INFORMATION PROVIDED:

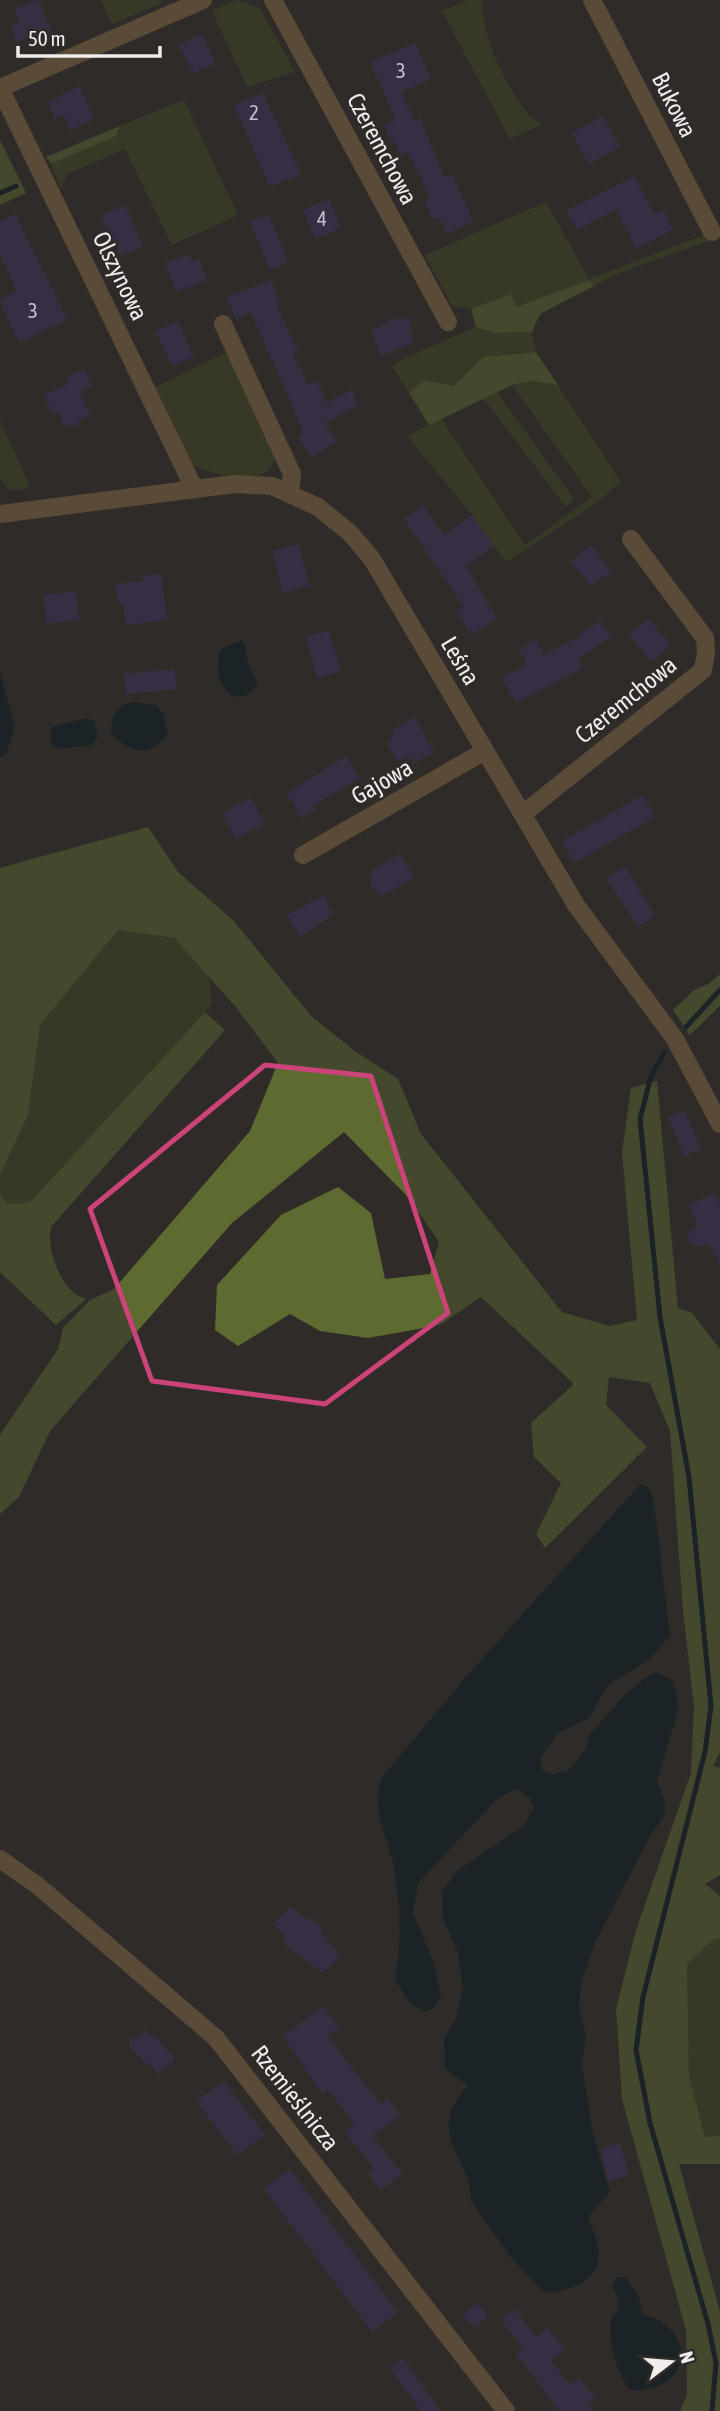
<svg xmlns="http://www.w3.org/2000/svg" width="720" height="2411" viewBox="0 0 720 2411" font-family="'Asap Condensed',sans-serif">
  <rect width="100%" height="100%" fill="#302b29"/>
  <path fill="#404923" d="M 101,0 L 161,0 L 162,3 L 112,24 Z
    M 237,0 L 260,8 L 295,72 L 247,87 L 212,11 Z
    M 468,0 L 483,0 C 478,32 514,110 542,125 L 510,139 L 442,11 Z
    M 184,100 L 238,215 L 172,245 L 125,149 L 67,174 L 61,189 L 51,164 L 115,136 L 120,126 Z
    M 546,202 L 589,279 L 720,229 L 720,237 L 619,273 L 594,286 L 589,280 L 517,308 L 510,294 L 471,309 L 452,306 L 425,255 Z
    M 476,327 L 496,333 L 532,332 L 536,352 L 485,357 L 452,386 L 424,380 L 409,393 L 392,367 L 405,358 Z
    M 227,352 L 276,456 C 267,491 216,475 192,465 L 155,387 Z
    M 532,381 L 558,385 L 621,482 L 594,505 L 506,562 L 472,515 L 407,436 L 441,418 L 525,545 L 592,497 L 512,385 Z
    M 497,392 L 574,499 L 566,507 L 484,399 Z
    M 0,421 L 30,486 L 22,490 L 9,490 L 0,478 Z
    M 118,930 L 174,938 L 209,976 L 212,1004 L 31,1201 L 19,1205 L 7,1203 L 0,1193 L 0,1175 L 28,1115 L 40,1025 Z
    M 714,1939 L 720,1939 L 720,2136 L 705,2138 L 689,2076 L 687,1963 Z"/>
  <path fill="#5d6b30" d="M 120,126 L 116,136 L 51,164 L 46,157 Z
    M 0,140 L 26,193 L 0,205 Z
    M 589,280 L 594,286 L 540,314 L 532,332 L 496,333 L 476,327 L 471,309 L 510,294 L 517,307 Z
    M 536,352 L 558,385 L 532,381 L 512,385 L 429,425 L 409,393 L 424,380 L 453,386 L 484,357 Z
    M 148,827 L 178,872 L 234,921 L 311,1016 L 355,1051 L 398,1079 L 421,1134 L 562,1312 L 609,1326 L 637,1320 L 622,1152 L 631,1088 L 657,1081 L 678,1308 L 692,1313 L 720,1349 L 720,1752 L 713,1766 L 720,1768 L 720,1875 L 705,1884 L 720,1896 L 720,1939 L 714,1939 L 687,1964 L 689,2076 L 705,2137 L 720,2136 L 720,2164 L 679,2164 L 720,2312 L 720,2411 L 680,2411 L 687,2395 L 686,2330 L 622,2099 L 616,2009 L 636,1930 L 691,1773 L 694,1707 L 683,1611 L 670,1431 L 650,1383 L 609,1377 L 606,1405 L 647,1447 L 545,1548 L 536,1534 L 561,1483 L 534,1457 L 531,1423 L 574,1384 L 481,1297 L 440,1325 L 368,1338 L 320,1331 L 290,1314 L 238,1346 L 215,1330 L 217,1285 L 281,1215 L 338,1187 L 371,1213 L 385,1279 L 430,1274 L 439,1242 L 408,1197 L 344,1132 L 232,1223 L 50,1431 L 19,1497 L 0,1514 L 0,1435 L 58,1349 L 63,1328 L 90,1300 L 114,1289 L 250,1131 L 278,1063 L 235,1006 L 174,938 L 118,930 L 40,1025 L 28,1115 L 0,1175 L 0,868 Z
    M 720,974 L 720,1006 L 690,1035 L 673,1010 L 694,990 L 710,983 Z
    M 205,1012 L 225,1030 L 51,1227 C 46,1250 61,1292 86,1299 L 56,1325 L 0,1272 L 0,1193 L 7,1203 L 19,1204 L 31,1201 Z"/>
  <path fill="#031922" d="M 241,641 L 245,645 L 248,662 L 258,684 L 247,695 L 233,697 C 218,686 214,666 221,649 Z
    M 0,672 L 15,727 L 6,754 L 0,758 Z
    M 135,702 L 156,705 L 163,713 L 168,734 C 149,759 130,753 111,733 C 112,714 115,704 135,702 Z
    M 86,718 L 94,721 L 98,737 L 92,745 L 57,749 L 50,741 L 52,727 Z
    M 640,1485 L 648,1487 L 654,1501 L 670,1636 L 650,1659 L 608,1685 L 589,1718 L 557,1734 L 540,1758 L 542,1770 L 552,1775 L 569,1770 L 585,1750 L 589,1735 L 622,1698 L 643,1679 L 657,1672 L 673,1681 L 679,1707 L 657,1782 L 666,1805 L 664,1816 L 650,1836 L 594,1945 L 581,1983 L 579,2009 L 586,2035 L 582,2065 L 593,2135 L 610,2192 L 588,2217 C 591,2227 600,2243 599,2254 C 597,2284 569,2290 545,2293 L 512,2259 L 471,2201 C 474,2169 438,2144 452,2109 C 455,2101 462,2093 467,2085 L 445,2069 L 444,2038 L 456,2019 L 463,1986 L 457,1950 L 442,1916 L 442,1892 L 457,1871 L 523,1826 L 534,1807 L 530,1798 L 517,1789 L 498,1798 L 418,1883 L 413,1913 L 434,1964 L 441,1997 L 432,2009 L 424,2011 L 410,2003 L 395,1980 C 402,1945 400,1907 395,1872 C 390,1840 368,1808 382,1777 L 472,1670 Z
    M 625,2277 L 639,2297 L 643,2314 C 700,2329 691,2395 630,2390 C 616,2374 609,2341 610,2320 C 621,2308 620,2300 612,2287 L 616,2278 Z"/>
  <g fill="none" stroke-linecap="round" stroke-linejoin="round">
    <path stroke="#031922" stroke-width="5" d="M 0,193 L 16,186
      M 686,1027 L 720,990
      M 665,1052 L 651,1076 L 640,1119 L 660,1317 L 689,1477 L 711,1706 L 705,1752 L 643,1997 L 636,2050 L 650,2123 L 708,2324 L 716,2363 L 712,2411"/>
  </g>
  <path fill="#433264" d="M 38,0 L 52,32 L 29,43 L 27,38 L 18,43 L 10,27 L 20,23 L 14,9 Z
    M 202,34 L 215,64 L 194,73 L 178,45 Z
    M 415,43 L 431,79 L 401,92 L 414,121 L 420,118 L 444,177 L 452,174 L 473,221 L 447,234 L 439,217 L 433,219 L 424,200 L 430,197 L 407,152 L 401,155 L 395,142 L 392,143 L 384,125 L 396,120 L 370,62 Z
    M 79,86 L 94,119 L 70,130 L 64,115 L 55,119 L 48,103 Z
    M 263,93 L 301,174 L 270,187 L 234,105 Z
    M 603,116 L 620,147 L 589,164 L 572,133 Z
    M 634,176 L 654,214 L 663,210 L 673,230 L 636,249 L 616,210 L 577,230 L 566,211 Z
    M 329,199 L 341,228 L 315,239 L 303,210 Z
    M 125,205 L 143,246 L 121,256 L 101,216 Z
    M 15,214 L 67,320 L 19,342 L 0,302 L 0,299 L 17,291 L 0,254 L 0,221 Z
    M 268,214 L 288,262 L 270,270 L 250,221 Z
    M 189,254 L 193,262 L 199,259 L 207,280 L 177,291 L 165,263 Z
    M 271,280 L 279,300 L 275,302 L 298,352 L 292,354 L 308,385 L 317,381 L 327,403 L 351,390 L 359,405 L 325,423 L 337,441 L 312,457 L 298,437 L 304,433 L 251,312 L 236,319 L 227,297 Z
    M 407,316 L 414,330 L 409,332 L 414,342 L 382,356 L 371,332 L 396,317 L 398,320 Z
    M 177,321 L 194,356 L 173,366 L 155,332 Z
    M 84,369 L 92,386 L 79,392 L 90,415 L 79,420 L 78,427 L 71,424 L 65,427 L 58,412 L 53,414 L 44,395 L 70,383 L 67,377 Z
    M 423,505 L 444,535 L 472,515 L 494,546 L 466,566 L 497,619 L 471,635 L 457,611 L 464,607 L 404,519 Z
    M 298,544 L 310,586 L 283,593 L 272,551 Z
    M 591,545 L 611,571 L 592,586 L 570,562 Z
    M 161,574 L 167,620 L 126,625 L 123,603 L 118,603 L 115,584 L 144,581 L 143,576 Z
    M 76,591 L 79,620 L 47,624 L 43,595 Z
    M 649,619 L 671,646 L 651,662 L 629,634 Z
    M 600,621 L 611,637 L 578,658 L 583,668 L 516,703 L 502,678 L 527,664 L 519,649 L 537,640 L 544,655 L 581,636 L 579,634 Z
    M 329,631 L 341,672 L 317,678 L 306,637 Z
    M 175,669 L 177,689 L 126,694 L 124,674 Z
    M 414,717 L 434,752 L 413,764 L 408,755 L 397,761 L 387,744 L 394,733 L 392,731 Z
    M 346,756 L 360,779 L 313,805 L 316,810 L 301,818 L 287,793 Z
    M 643,795 L 655,817 L 574,863 L 562,841 Z
    M 251,798 L 265,823 L 236,839 L 222,814 Z
    M 400,854 L 414,877 L 382,896 L 370,886 L 372,878 L 368,873 Z
    M 625,867 L 655,915 L 638,927 L 606,878 Z
    M 323,896 L 334,914 L 300,937 L 287,915 Z
    M 684,1110 L 701,1149 L 684,1156 L 668,1117 Z
    M 714,1193 L 720,1204 L 720,1265 L 709,1244 L 698,1246 L 691,1244 L 688,1237 L 690,1230 L 698,1226 L 689,1205 Z
    M 291,1906 L 303,1917 L 318,1923 L 328,1942 L 341,1955 L 322,1973 L 288,1947 L 283,1938 L 285,1936 L 273,1924 Z
    M 323,2006 L 339,2027 L 327,2036 L 381,2104 L 388,2099 L 401,2115 L 373,2136 L 402,2174 L 381,2190 L 368,2174 L 374,2169 L 345,2132 L 355,2124 L 328,2090 L 323,2095 L 283,2036 Z
    M 145,2030 L 151,2036 L 153,2034 L 175,2058 L 159,2074 L 130,2048 L 130,2037 L 138,2037 Z
    M 224,2081 L 265,2135 L 237,2155 L 196,2101 Z
    M 620,2143 L 629,2176 L 608,2181 L 600,2148 Z
    M 290,2169 L 398,2312 L 372,2332 L 264,2189 Z
    M 478,2303 L 488,2317 L 474,2328 L 463,2314 Z
    M 515,2309 L 536,2338 L 548,2328 L 565,2349 L 551,2360 L 570,2385 L 579,2378 L 595,2398 L 587,2404 L 593,2411 L 560,2411 L 516,2354 L 523,2348 L 501,2320 Z
    M 403,2358 L 441,2411 L 421,2411 L 390,2368 Z"/>
  <g fill="none" stroke-linecap="round" stroke-linejoin="round">
    <path stroke="#8c714a" stroke-width="18" d="M 273,0 L 448,322
      M 592,0 L 712,232
      M 0,88 L 194,488
      M 0,88 L 203,0
      M 223,324 L 292,474 L 290,493
      M 0,514 L 235,484 L 272,486 L 318,507 L 350,533 L 372,559 L 576,905 L 675,1039 L 720,1124
      M 524,813 L 703,670 L 706,652 L 705,638 L 631,539
      M 303,855 L 485,751
      M 0,1859 L 37,1885 L 216,2038 L 506,2411"/>
  </g>
  <path d="M0 0H720V2411H0ZM 265,1065 L 371,1076 L 448,1313 L 325,1404 L 152,1381 L 90,1209 Z" fill="#302b29" fill-opacity=".55" fill-rule="evenodd"/>
  <path fill="none" stroke="#cb4378" stroke-width="5" stroke-linejoin="round" d="M 265,1065 L 371,1076 L 448,1313 L 325,1404 L 152,1381 L 90,1209 Z"/>
  <g text-anchor="middle" stroke-width="5" stroke-linejoin="round" paint-order="stroke">
    <g font-size="21" fill="#c6beca">
      <text x="401" y="78">3</text>
      <text x="254" y="120">2</text>
      <text x="322" y="226">4</text>
      <text x="33" y="318">3</text>
    </g>
    <g font-size="24" fill="#f1edec" stroke="#302b29">
      <text transform="translate(674 105) rotate(63)" y="8">Bukowa</text>
      <text transform="translate(382 149) rotate(62)" y="8">Czeremchowa</text>
      <text transform="translate(120 276) rotate(64)" y="8">Olszynowa</text>
      <text transform="translate(460 661) rotate(59)" y="8">Leśna</text>
      <text transform="translate(626 700) rotate(-39)" y="8">Czeremchowa</text>
      <text transform="translate(382 782) rotate(-30)" y="8">Gajowa</text>
      <text transform="translate(295 2098) rotate(52)" y="8">Rzemieślnicza</text>
    </g>
  </g>
  <g transform="translate(671 2362) rotate(74)" stroke="#302b29" stroke-width="5" paint-order="stroke">
  <path d="M0-5L12 26L0 18L-12 26Z" fill="#f1edec"/>
  <text y="-10" font-size="19" font-weight="bold" text-anchor="middle" fill="#f1edec">N</text>
  </g>
  <path d="M18 46v10h142v-10" fill="none" stroke="#f1edec" stroke-width="3.5"/>
  <text x="28" y="46" font-size="21" fill="#f1edec" stroke="#302b29" stroke-width="5" paint-order="stroke">50 m</text>
</svg>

EXERCISE BRIEF:
Above is a listing; print exactly its lines from the one with "20,23 L 14,9 Z" through the one with "M 251,798 L 265,823 L 236,839 L 222,814 Z", and no other lines.

RESPONSE:
  <path fill="#433264" d="M 38,0 L 52,32 L 29,43 L 27,38 L 18,43 L 10,27 L 20,23 L 14,9 Z
    M 202,34 L 215,64 L 194,73 L 178,45 Z
    M 415,43 L 431,79 L 401,92 L 414,121 L 420,118 L 444,177 L 452,174 L 473,221 L 447,234 L 439,217 L 433,219 L 424,200 L 430,197 L 407,152 L 401,155 L 395,142 L 392,143 L 384,125 L 396,120 L 370,62 Z
    M 79,86 L 94,119 L 70,130 L 64,115 L 55,119 L 48,103 Z
    M 263,93 L 301,174 L 270,187 L 234,105 Z
    M 603,116 L 620,147 L 589,164 L 572,133 Z
    M 634,176 L 654,214 L 663,210 L 673,230 L 636,249 L 616,210 L 577,230 L 566,211 Z
    M 329,199 L 341,228 L 315,239 L 303,210 Z
    M 125,205 L 143,246 L 121,256 L 101,216 Z
    M 15,214 L 67,320 L 19,342 L 0,302 L 0,299 L 17,291 L 0,254 L 0,221 Z
    M 268,214 L 288,262 L 270,270 L 250,221 Z
    M 189,254 L 193,262 L 199,259 L 207,280 L 177,291 L 165,263 Z
    M 271,280 L 279,300 L 275,302 L 298,352 L 292,354 L 308,385 L 317,381 L 327,403 L 351,390 L 359,405 L 325,423 L 337,441 L 312,457 L 298,437 L 304,433 L 251,312 L 236,319 L 227,297 Z
    M 407,316 L 414,330 L 409,332 L 414,342 L 382,356 L 371,332 L 396,317 L 398,320 Z
    M 177,321 L 194,356 L 173,366 L 155,332 Z
    M 84,369 L 92,386 L 79,392 L 90,415 L 79,420 L 78,427 L 71,424 L 65,427 L 58,412 L 53,414 L 44,395 L 70,383 L 67,377 Z
    M 423,505 L 444,535 L 472,515 L 494,546 L 466,566 L 497,619 L 471,635 L 457,611 L 464,607 L 404,519 Z
    M 298,544 L 310,586 L 283,593 L 272,551 Z
    M 591,545 L 611,571 L 592,586 L 570,562 Z
    M 161,574 L 167,620 L 126,625 L 123,603 L 118,603 L 115,584 L 144,581 L 143,576 Z
    M 76,591 L 79,620 L 47,624 L 43,595 Z
    M 649,619 L 671,646 L 651,662 L 629,634 Z
    M 600,621 L 611,637 L 578,658 L 583,668 L 516,703 L 502,678 L 527,664 L 519,649 L 537,640 L 544,655 L 581,636 L 579,634 Z
    M 329,631 L 341,672 L 317,678 L 306,637 Z
    M 175,669 L 177,689 L 126,694 L 124,674 Z
    M 414,717 L 434,752 L 413,764 L 408,755 L 397,761 L 387,744 L 394,733 L 392,731 Z
    M 346,756 L 360,779 L 313,805 L 316,810 L 301,818 L 287,793 Z
    M 643,795 L 655,817 L 574,863 L 562,841 Z
    M 251,798 L 265,823 L 236,839 L 222,814 Z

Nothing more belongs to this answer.